I have a long history with Family Learning Institute; some casual, some less so. Ed Stein, my husband, knew Larry Sperling long before we met in 1982. When Doris was thinking about retirement, she asked us over for dinner and shared her views on the need for literacy programming, especially among underrepresented children. We are committed to our emotional and financial support.

I worked at EMU as an instructor in medieval European history for five years, then worked for the rest of my career as an instructor and administrator at U-M. I knew nothing of children’s education except that I cared about it. When I told my dean, Janet Weiss, of my intent to retire, she asked me to first consider what I wanted to do with my time, then she offered what’s called “phased retirement” (working part-time for two years).

Beginning in 2013 I devoted my extra time to FLI, which I supported as a result of my long-time acquaintance with the organization. I have been involved actively with Family Learning Institute since then as a reading coach, volunteer writing instructor, substitute, and now a Board member since 2018.

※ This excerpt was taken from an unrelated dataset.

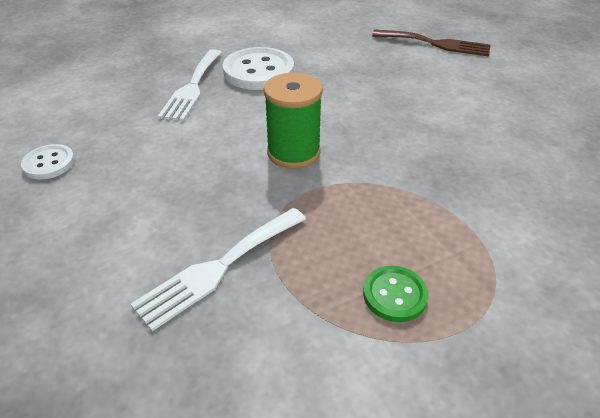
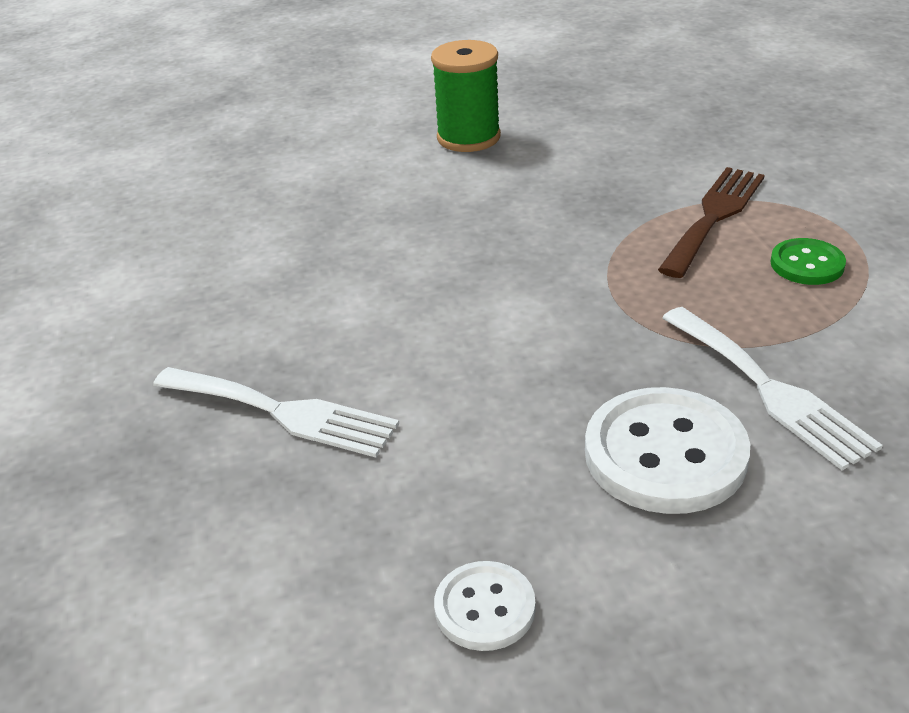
camera: 75 degrees left, 5 degrees down
(258, 71) = (267, 329): white button -> white button (665, 454)
(293, 152) = (529, 310): green spool -> green spool (468, 138)
(436, 44) = (281, 153): brown fork -> brown fork (714, 216)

Why do I do it, especially given my college teaching background? Well, I’ve served on the boards of several non-profits, but most importantly is my personal history. I could read and write before I began kindergarten and since then have been acutely aware of how valuable reading and writing are. There is nothing more vital to childhood development. The moments that FLI students’ faces lit up when they understand a story or the meaning of a figure of speech or even of an adjective is wonderful.